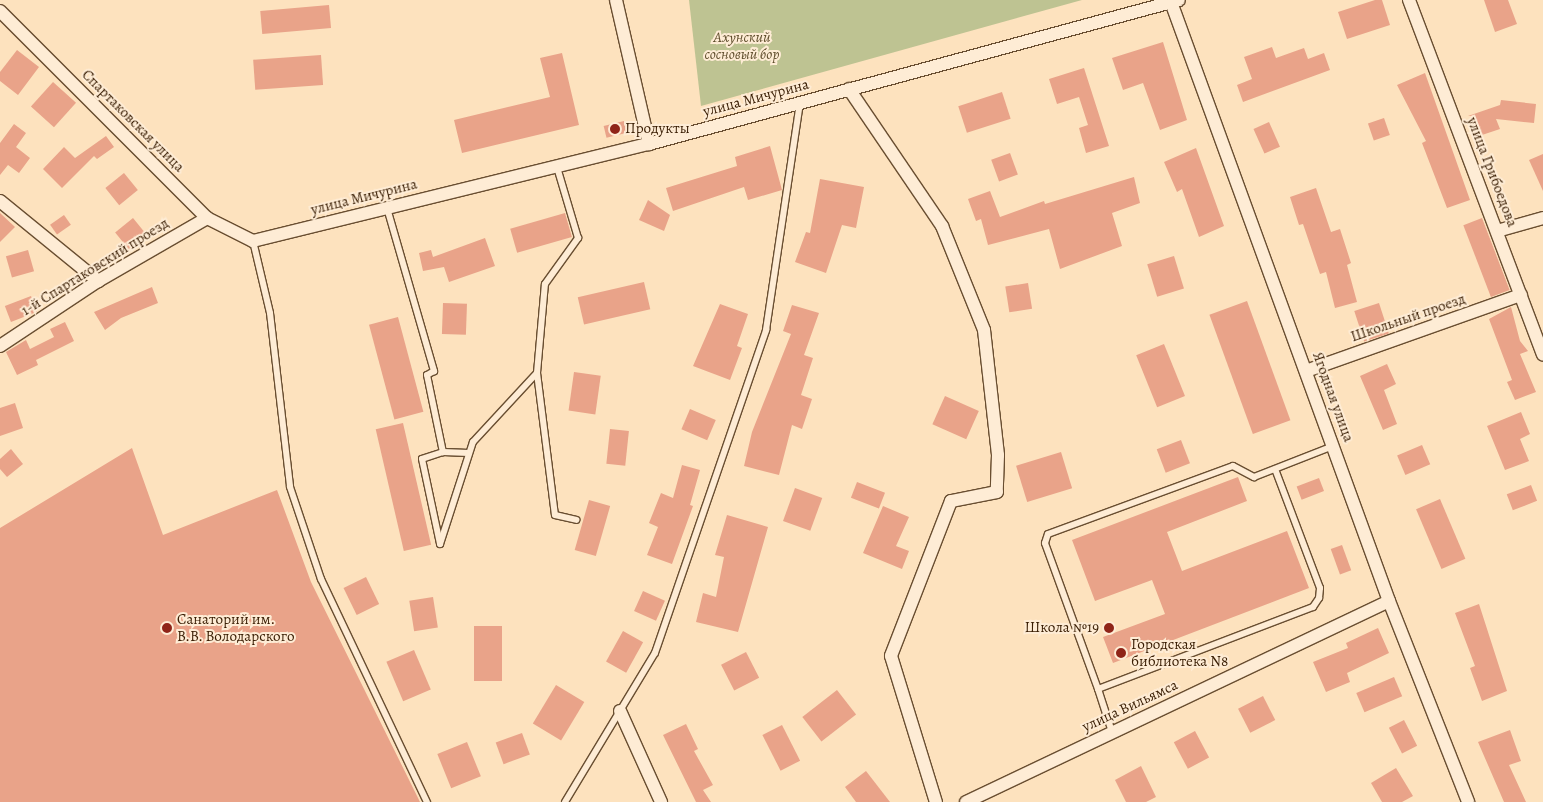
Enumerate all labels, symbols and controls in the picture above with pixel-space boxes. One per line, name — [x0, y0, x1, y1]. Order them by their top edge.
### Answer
park label: Ахунский сосновый бор — [705, 28, 779, 63]
street label: Спартаковская улица — [78, 66, 188, 176]
street label: улица Мичурина — [701, 75, 811, 121]
street label: улица Грибоедова — [1463, 115, 1521, 229]
place label: Продукты — [625, 120, 690, 138]
marker: Продукты — [609, 123, 621, 135]
street label: улица Мичурина — [309, 175, 419, 219]
street label: 1-й Спартаковский проезд — [18, 214, 172, 320]
street label: Школьный проезд — [1348, 290, 1468, 346]
street label: Ягодная улица — [1308, 350, 1358, 444]
place label: Санаторий им. В.В. Володарского — [177, 610, 295, 645]
place label: Школа №19 — [1025, 619, 1099, 637]
marker: Санаторий им. В.В. Володарского — [161, 622, 173, 634]
marker: Школа №19 — [1103, 622, 1115, 634]
place label: Городская библиотека N8 — [1131, 635, 1228, 670]
marker: Городская библиотека N8 — [1115, 647, 1127, 659]
street label: улица Вильямса — [1079, 676, 1181, 736]

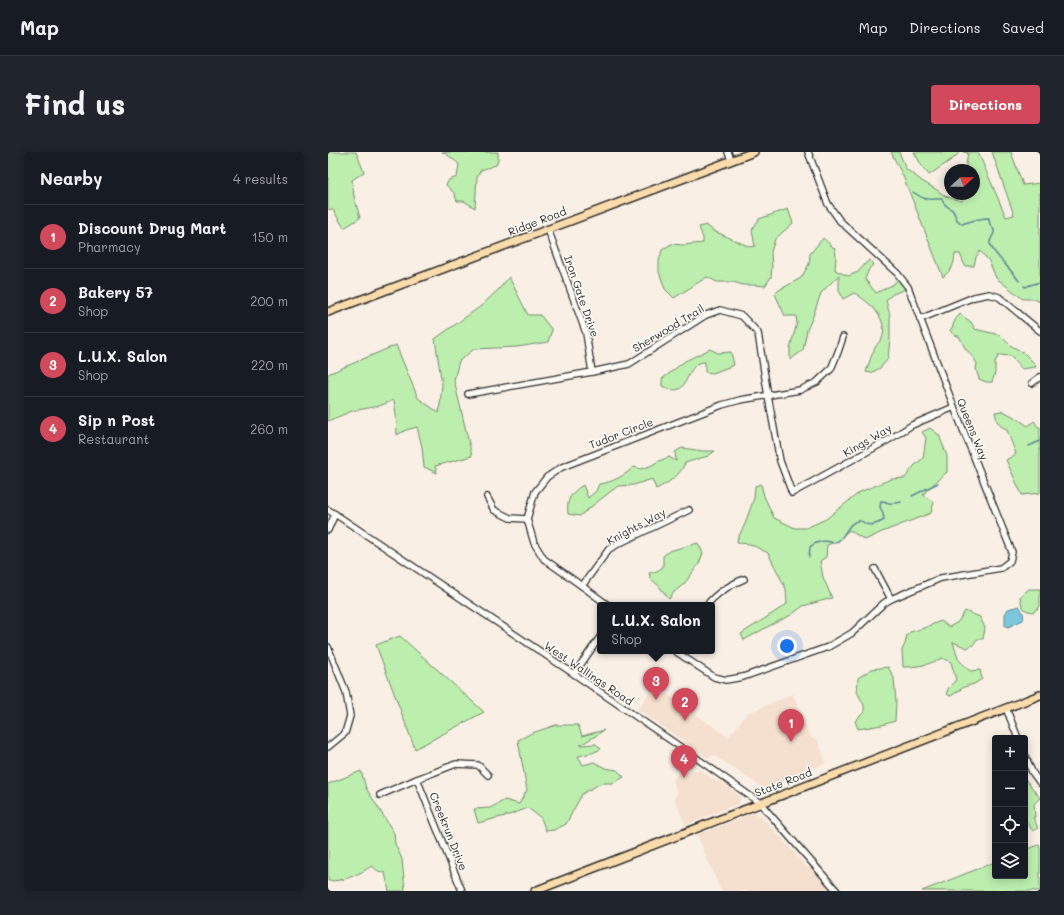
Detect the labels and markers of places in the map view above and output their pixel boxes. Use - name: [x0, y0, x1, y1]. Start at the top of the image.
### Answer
- pin: 3: [643, 667, 669, 700]
- pin: 2: [672, 688, 698, 721]
- pin: 1: [778, 709, 804, 742]
- pin: 4: [671, 745, 697, 778]

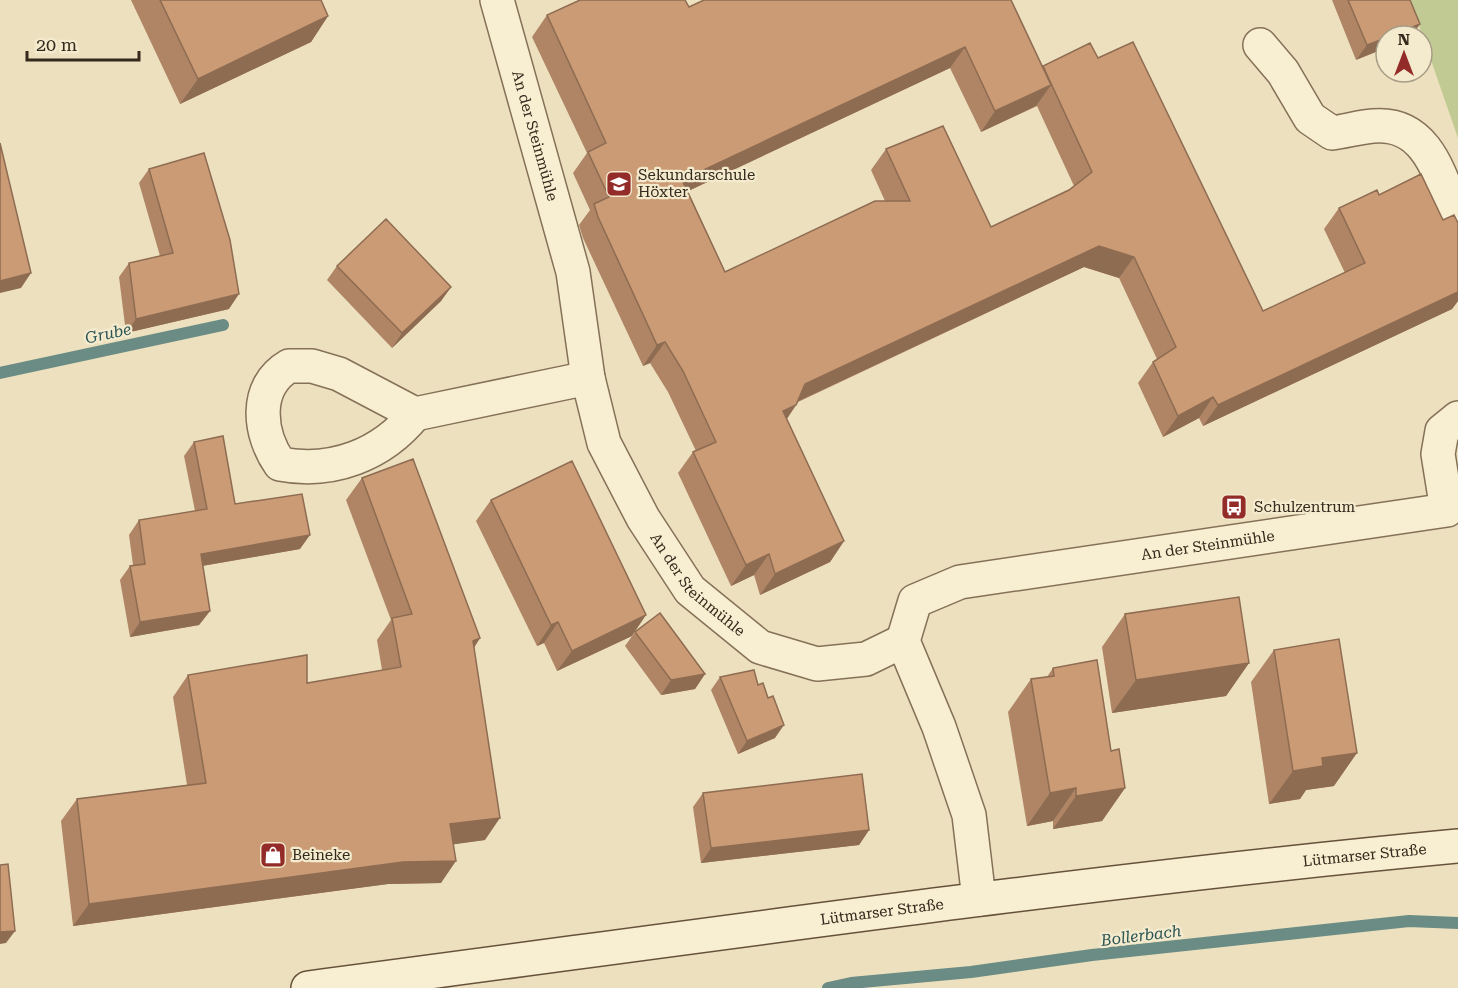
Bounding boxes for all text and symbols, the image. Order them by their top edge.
scale bar [27,24,140,62]
north arrow [1374,24,1434,84]
text: N [1398,30,1410,49]
text: 20 m [36,34,77,55]
street label: An der Steinmühle [508,69,562,203]
place label: Sekundarschule Höxter [638,166,755,201]
school or university icon: Sekundarschule Höxter [604,169,634,199]
water label: Grube [83,319,133,348]
bus stop icon: Schulzentrum [1219,492,1249,522]
place label: Schulzentrum [1254,498,1356,516]
street label: An der Steinmühle [1140,527,1276,564]
street label: An der Steinmühle [646,530,749,640]
shop icon: Beineke [258,840,288,870]
street label: Lütmarser Straße [1302,840,1427,870]
place label: Beineke [292,846,350,864]
street label: Lütmarser Straße [819,895,945,929]
water label: Bollerbach [1099,921,1183,950]

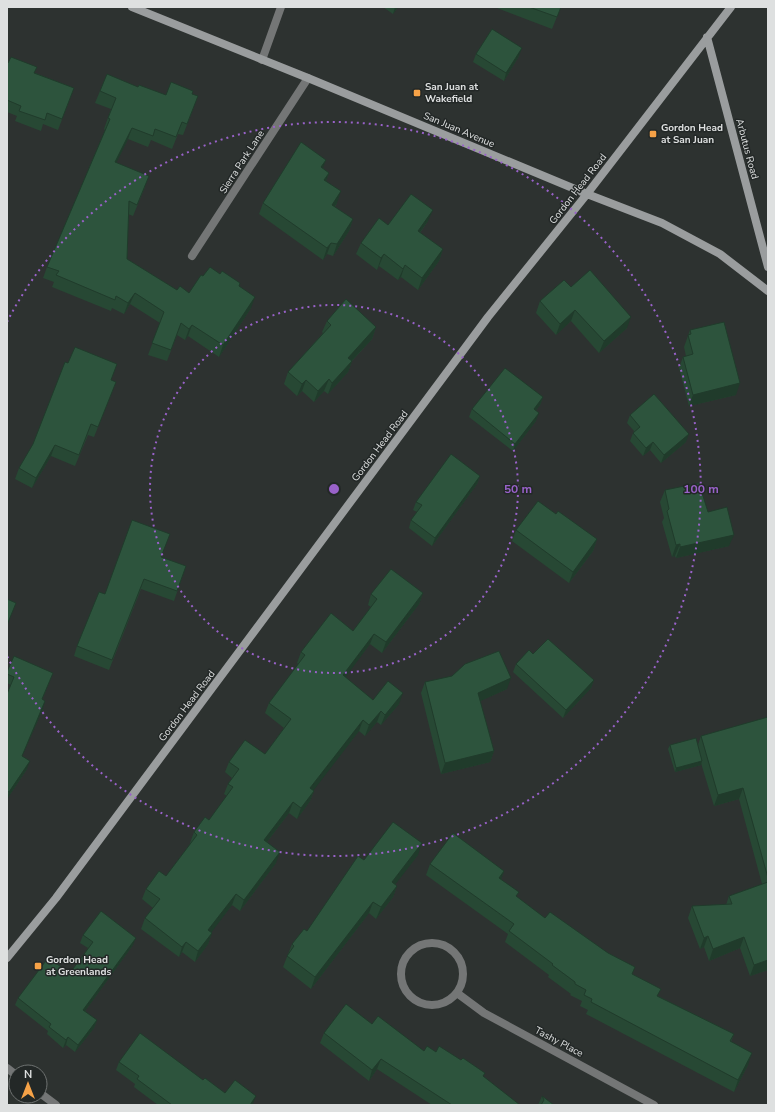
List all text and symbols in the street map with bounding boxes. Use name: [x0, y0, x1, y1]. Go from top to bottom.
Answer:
place label: San Juan at Wakefield: [425, 80, 478, 106]
marker: San Juan at Wakefield: [412, 88, 422, 98]
street label: San Juan Avenue: [421, 109, 497, 151]
street label: Arbutus Road: [732, 117, 762, 181]
place label: Gordon Head at San Juan: [661, 121, 723, 147]
street label: Sierra Park Lane: [216, 128, 268, 196]
marker: Gordon Head at San Juan: [648, 129, 658, 139]
street label: Gordon Head Road: [546, 151, 610, 227]
street label: Gordon Head Road: [349, 407, 412, 485]
text: 50 m: [504, 481, 532, 497]
text: 100 m: [683, 481, 719, 497]
centre of rings: [327, 482, 341, 496]
street label: Gordon Head Road: [156, 667, 219, 745]
place label: Gordon Head at Greenlands: [46, 953, 111, 979]
marker: Gordon Head at Greenlands: [33, 961, 43, 971]
street label: Tashy Place: [532, 1023, 586, 1061]
north arrow: [8, 1064, 48, 1104]
text: N: [24, 1067, 32, 1082]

What the exercise asks:
Across the entries above, how many lines include "labels"? State only that number.

Answer space:
2